The Arizona House and Senate voted on Wednesday and Thursday to advance Senate Bill 1346, which amends an existing law regarding AIDS instruction by repealing homophobic provisions, including that no course study may present “homosexuality as a positive alternative life-style.”
Gov. Doug Ducey (R-Ariz.) swiftly signed the bipartisan bill after the Senate’s 19-10 vote on Thursday, calling it a “common sense solution.”
Just signed #SB1346. Thank you @TJShopeforAZ for your leadership on this common sense solution, and for getting it done in a bipartisan manner.
— Doug Ducey (@dougducey) April 11, 2019
“I was proud to be a part of a positive effort to change Arizona law in order to make all students feel more welcomed in Arizona’s classrooms,” Arizona state Rep. T.J. Shope (R) said in a statement on Thursday.
The 1991 law, which also prohibited HIV and AIDS instruction that “suggests that some methods of sex are safe methods of homosexual sex,” was challenged in a lawsuit filed last month on behalf of LGBTQ advocacy group Equality Arizona.
The suit alleged the law discriminated against LGBTQ youth and “communicates to teachers and students that there is something so undesirable, shameful, or controversial about ‘homosexuality’ that any positive portrayals of LGBTQ people or same-sex relationships must be explicitly barred.”
Arizona Attorney General Mark Brnovich on Tuesday refused to join the lawsuit, which named the state’s Board of Education and Superintendent of Public Instruction Kathy Hoffman as defendants.
Hoffman had previously expressed her opposition to the law, and on Thursday applauded the repeal.
“After nearly three decades of this law placing stigma on our #LGBTQ community, the repeal sends a signal to every student, teacher, and family in Arizona that they are welcome in our schools – regardless of who they are and who they love,” Hoffman wrote in a Twitter thread.

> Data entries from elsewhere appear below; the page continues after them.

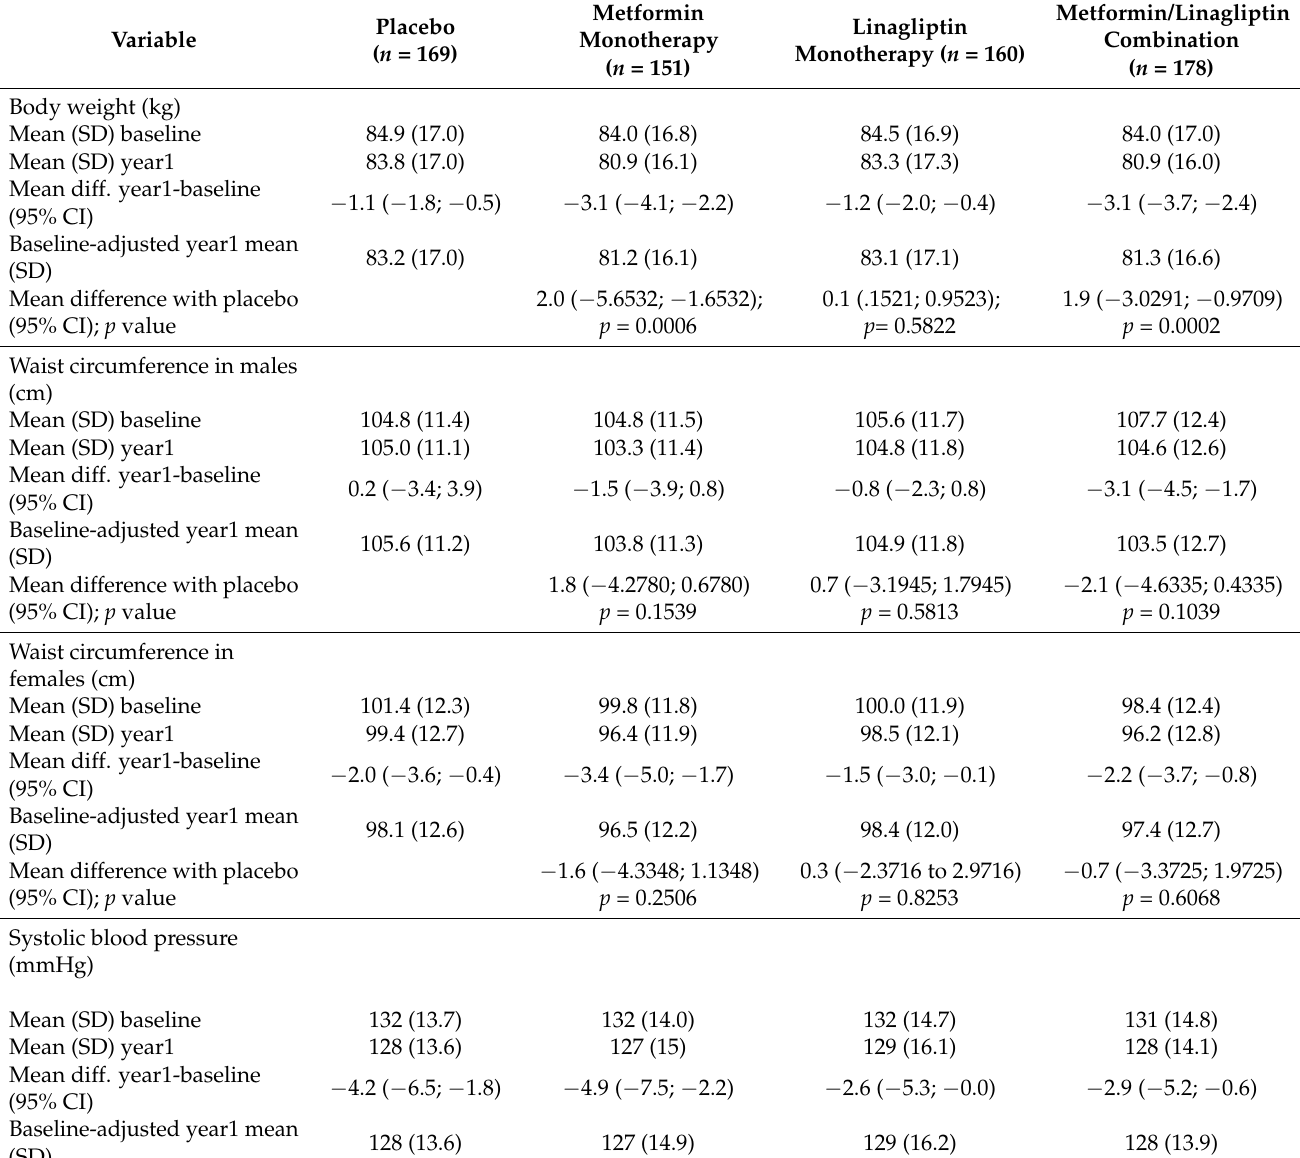
Table 2. Changes after 1-year treatment by study group and comparisons with placebo in participants who completed the 1-year follow-up examination ( n =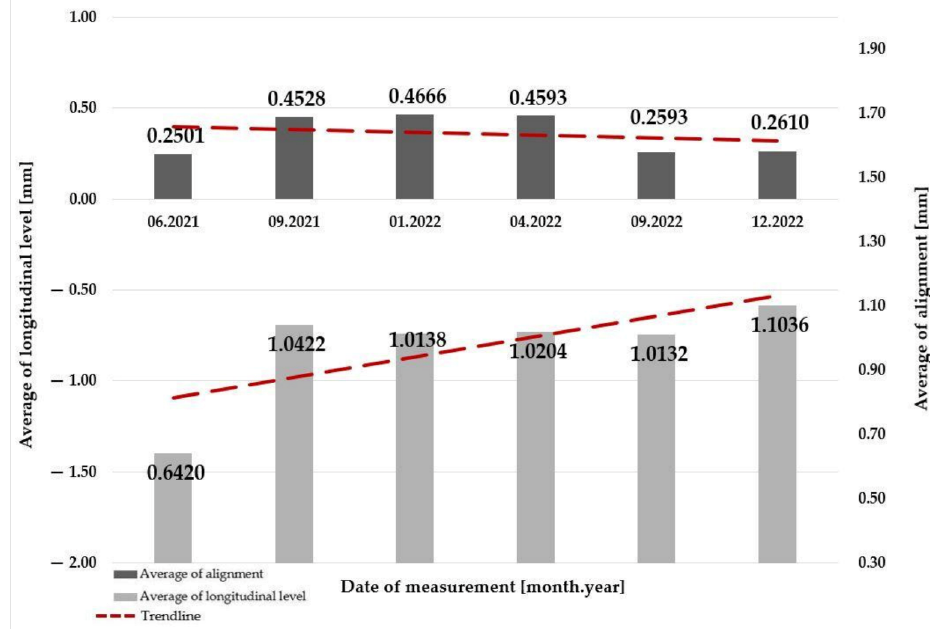
Figure 15. The change of average values of longitudinal level and alignment in Section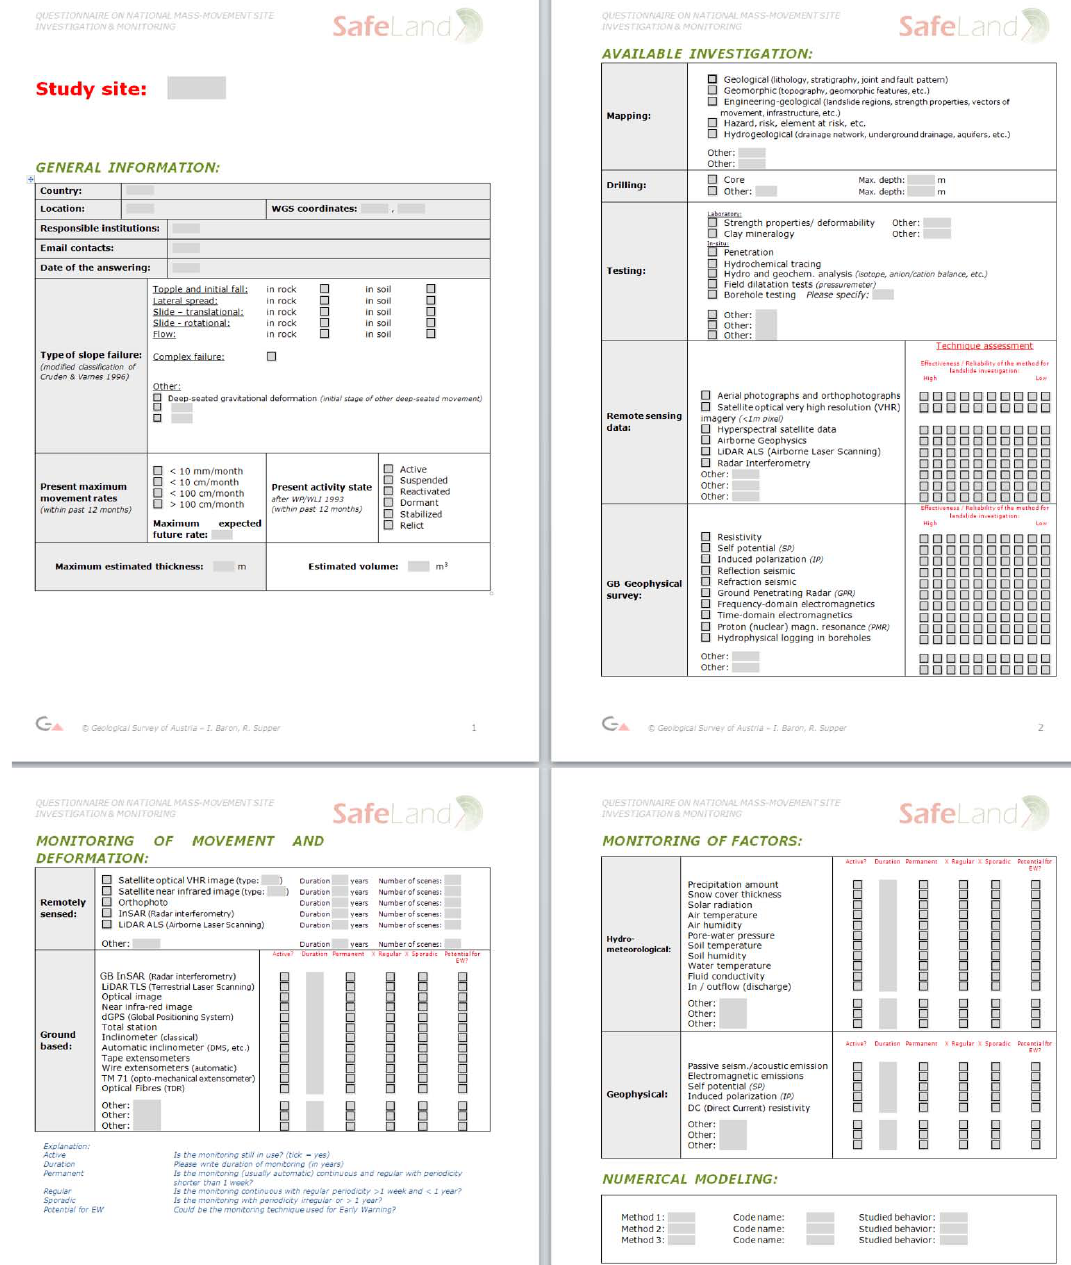
Fig. 1. General appearance of the “Questionnaire on National State of Landslide Site Investigation and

Today, the state legislature fully repealed anti-LGBTQ legislation regarding HIV/AIDS curriculum with strong bipartisan support. This repeal means students will no longer be denied access to medically accurate, science-based information regarding HIV/AIDS. pic.twitter.com/7RQWCZmcDS
— Kathy Hoffman (@Supt_Hoffman) April 11, 2019
Arizona was one of seven states with anti-LGBT curriculum laws.

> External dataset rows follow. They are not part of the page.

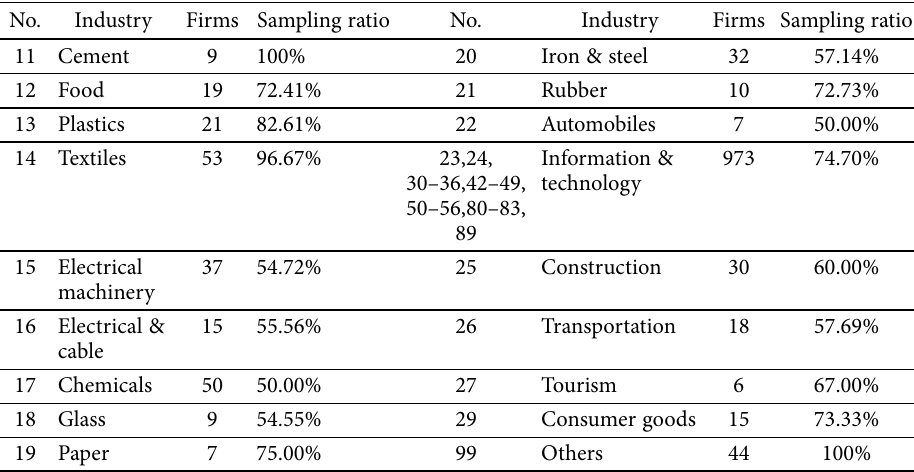
Table 1. Sample distribution by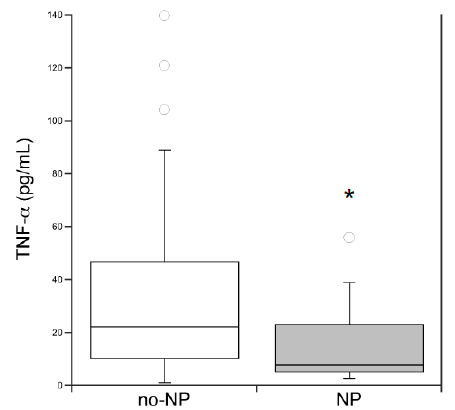
Figure 1. Comparison of salivary TNF- α levels between CF patients without nasal polyposis (no-NP: no-NTH / no-NP + NTH; n = 108) and with nasal polyposis (NP, n = 21); * p < 0.05, Mann–Whitney U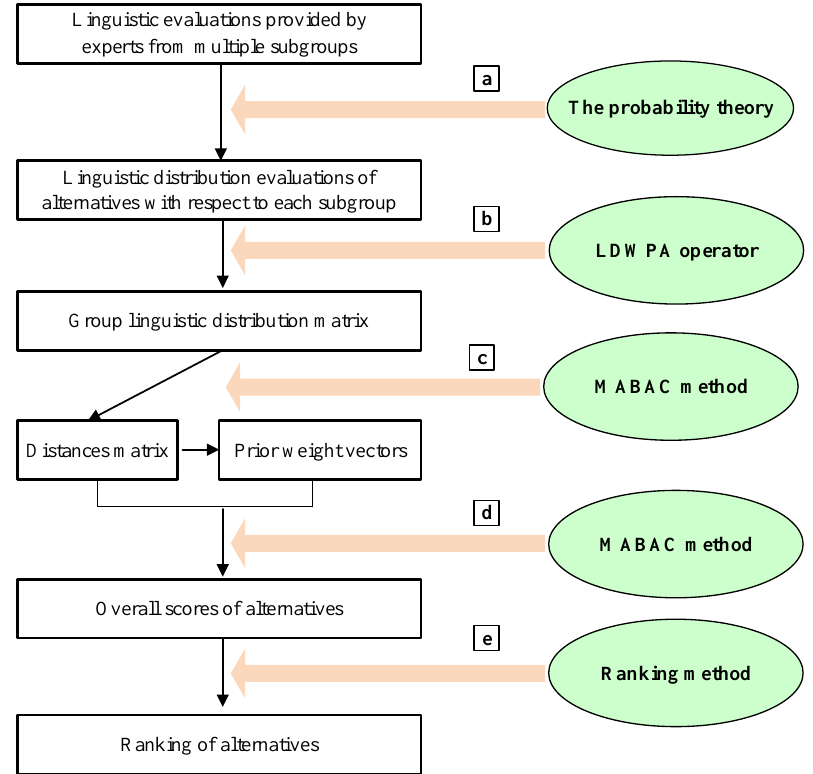
Figure 2. The resolution procedure for the emergency decision problem.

According to Lambda Legal, an LGBTQ legal advocacy group, these so-called “no promo homo” laws are state or local statutes “that restrict or prohibit the discussion of lesbian, gay, bisexual, or transgender (LGBT) issues in the classroom.”

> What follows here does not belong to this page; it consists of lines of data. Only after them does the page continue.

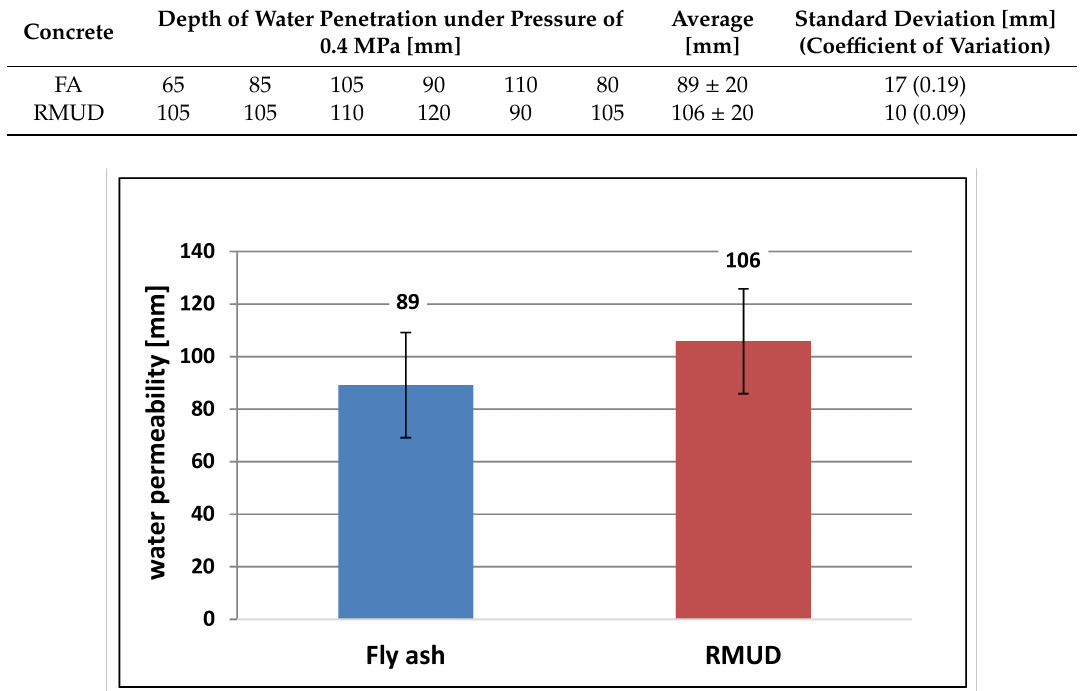
Figure 8. Average values of water permeability through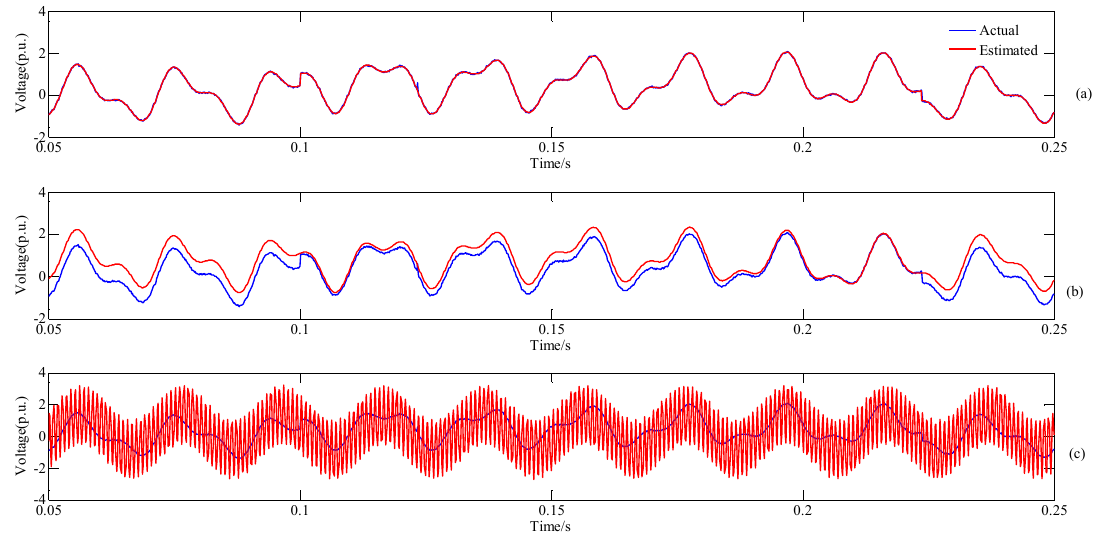
Figure 11. Source signal and the reconstruction of Equation (21) by using ( a ) The proposed method; ( b ) TLS-ESPRIT; ( c ) Prony method.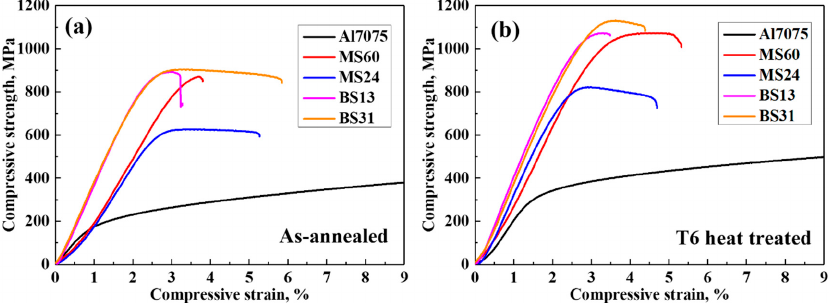
Figure 2. Compressive strength of the composites in ( a ) as-annealed and ( b ) T6 heat-treated states.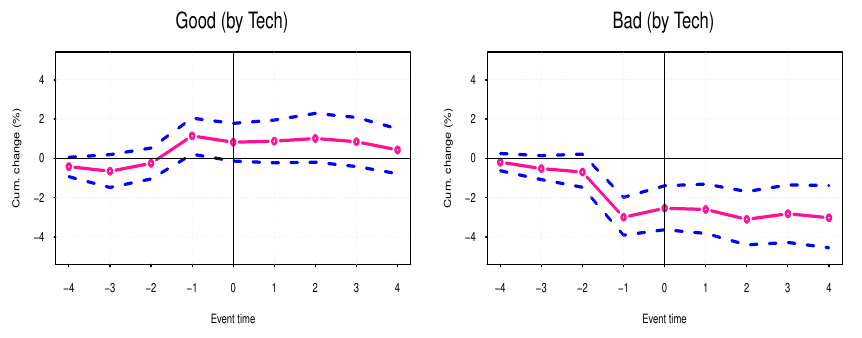
Figure 9. Extreme event on Tech and response of WTI oil.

“Some of these laws affirmatively require schools to portray LGBT people in a negative light, or prohibit schools from portraying LGBT people in a positive light. Others prohibit even the discussion of LGBT people in certain curriculum,” Lambda Legal states on its website.
Such laws currently exist in Alabama, Louisiana, Mississippi, Oklahoma, South Carolina and Texas.